Now, strategic voting can become a bigger concern if the outcome of the election will turn out to hinge sensitively on how much strategic information each voter has, and how hard it is to get that.  In particular, if voters find themselves doing more research on which candidates are likely to get votes than on which candidates would make better choices of winner, a lot of effort is being directed in socially useless directions.  Especially in some of the contexts I've suggested — namely where repeated, perhaps almost continuous voting (with totals announced) is practical — the relevant kinds of information may not be hard to gather, in which case the strategic element is fairly costless.  In this context Nash equilibrium and its close relatives becomes a more plausible equilibrium concept.

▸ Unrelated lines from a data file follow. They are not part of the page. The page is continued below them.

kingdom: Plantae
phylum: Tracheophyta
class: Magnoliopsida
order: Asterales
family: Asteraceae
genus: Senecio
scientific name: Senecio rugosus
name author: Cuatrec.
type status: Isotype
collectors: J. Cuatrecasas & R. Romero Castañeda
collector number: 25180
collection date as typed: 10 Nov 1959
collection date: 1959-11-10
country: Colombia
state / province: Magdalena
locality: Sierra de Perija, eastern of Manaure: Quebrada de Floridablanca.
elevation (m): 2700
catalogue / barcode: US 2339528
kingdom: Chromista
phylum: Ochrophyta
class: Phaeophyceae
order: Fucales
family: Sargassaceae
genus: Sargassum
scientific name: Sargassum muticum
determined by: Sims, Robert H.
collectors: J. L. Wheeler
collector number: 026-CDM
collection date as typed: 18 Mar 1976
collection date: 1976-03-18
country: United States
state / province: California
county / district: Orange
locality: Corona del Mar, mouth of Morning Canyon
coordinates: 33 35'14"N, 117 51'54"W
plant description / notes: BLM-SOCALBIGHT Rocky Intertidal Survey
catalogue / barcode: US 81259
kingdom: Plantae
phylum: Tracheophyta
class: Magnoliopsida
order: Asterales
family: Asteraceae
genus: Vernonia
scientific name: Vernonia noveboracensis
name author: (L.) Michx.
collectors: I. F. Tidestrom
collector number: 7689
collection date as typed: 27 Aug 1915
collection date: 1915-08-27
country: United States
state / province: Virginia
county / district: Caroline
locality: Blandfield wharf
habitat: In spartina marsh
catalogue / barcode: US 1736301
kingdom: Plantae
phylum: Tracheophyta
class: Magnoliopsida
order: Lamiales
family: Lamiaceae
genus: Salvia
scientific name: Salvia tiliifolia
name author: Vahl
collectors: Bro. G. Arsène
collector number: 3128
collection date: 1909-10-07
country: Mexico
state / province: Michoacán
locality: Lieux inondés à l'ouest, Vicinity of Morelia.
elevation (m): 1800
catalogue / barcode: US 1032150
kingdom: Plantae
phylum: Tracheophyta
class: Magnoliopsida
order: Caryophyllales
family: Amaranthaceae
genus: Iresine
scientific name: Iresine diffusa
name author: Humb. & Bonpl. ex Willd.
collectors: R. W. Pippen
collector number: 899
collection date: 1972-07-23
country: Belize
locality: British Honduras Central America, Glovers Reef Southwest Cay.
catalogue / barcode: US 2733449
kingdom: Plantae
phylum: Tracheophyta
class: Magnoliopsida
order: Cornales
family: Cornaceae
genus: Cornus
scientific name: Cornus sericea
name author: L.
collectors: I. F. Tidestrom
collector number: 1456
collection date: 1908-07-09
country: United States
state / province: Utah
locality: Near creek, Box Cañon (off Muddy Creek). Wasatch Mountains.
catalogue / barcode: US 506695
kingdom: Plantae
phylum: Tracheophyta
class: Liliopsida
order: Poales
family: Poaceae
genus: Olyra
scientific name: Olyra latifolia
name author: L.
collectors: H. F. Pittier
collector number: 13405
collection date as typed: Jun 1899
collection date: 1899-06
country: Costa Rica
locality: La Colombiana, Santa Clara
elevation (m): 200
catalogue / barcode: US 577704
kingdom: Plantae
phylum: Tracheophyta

And here is ultimately where I'm going with this: the real attraction of approval voting over plurality voting is that it tends to have fewer "bad" equilibria.  Generally the equilibrium that is likely to obtain from approval voting will also be an equilibrium of plurality voting; the real benefit of the former over the latter is that approval voting is less likely to have other equilibria, and when plurality voting has other equilibria, they will tend to be "bad" in a fairly objective sense.  Some proponents of approval voting will note that, in the preferred equilibrium, voters get to better "express" their preferences, voting for candidates who aren't really in the running; that doesn't really interest me except as it's related to the forces that tend to destabilize the bad equilibria.

This property is actually fairly robust, as it's given; in certain contexts, just about any voting system in which the number of different kinds of vote a voter can cast grows "quickly" with the number of candidates will have the same, small set of equilibria, with no bad equilibria, at least in a generic setting.  With plurality voting, when there are n candidates, each voter has only n+1 choices of ballot (i.e. vote for any of the candidates or none of them).  Both approval voting and borda count allow voters to be much more expressive, and therefore eliminate the bad equilibria.

The problem, finally, that I want to note with Borda count is that it tends to produce equilibria that are too fragile; if voters' beliefs are almost but not quite correct, the outcome of the election can depend very sensitively on what those beliefs are.  If there are 5 candidates, it should be reasonably clear that if three of the candidates are essentially out of the running, voters' incentives are to vote their preferred (of the other two) first and the other one last, with the three irrelevant candidates in the middle.  This itself will tend not to be equilibrium behavior; either one of the two "major" candidates is now finishing well behind one of the "irrelevant" candidates, or they are all very close to each other, and thus the irrelevant candidates become relevant.  The actual equilibrium will result in a very close race among many candidates, with the actual winner decided by few enough votes that voters who can best figure out the final outcome will garner outsized influence.  I don't care that, in equilibrium, people are casting a last place vote for a candidate they might deem more qualified than other candidates; that's simply part of the mechanism.  It does concern me, though, that the strategizing is so sensitive to information other than who is the best candidate.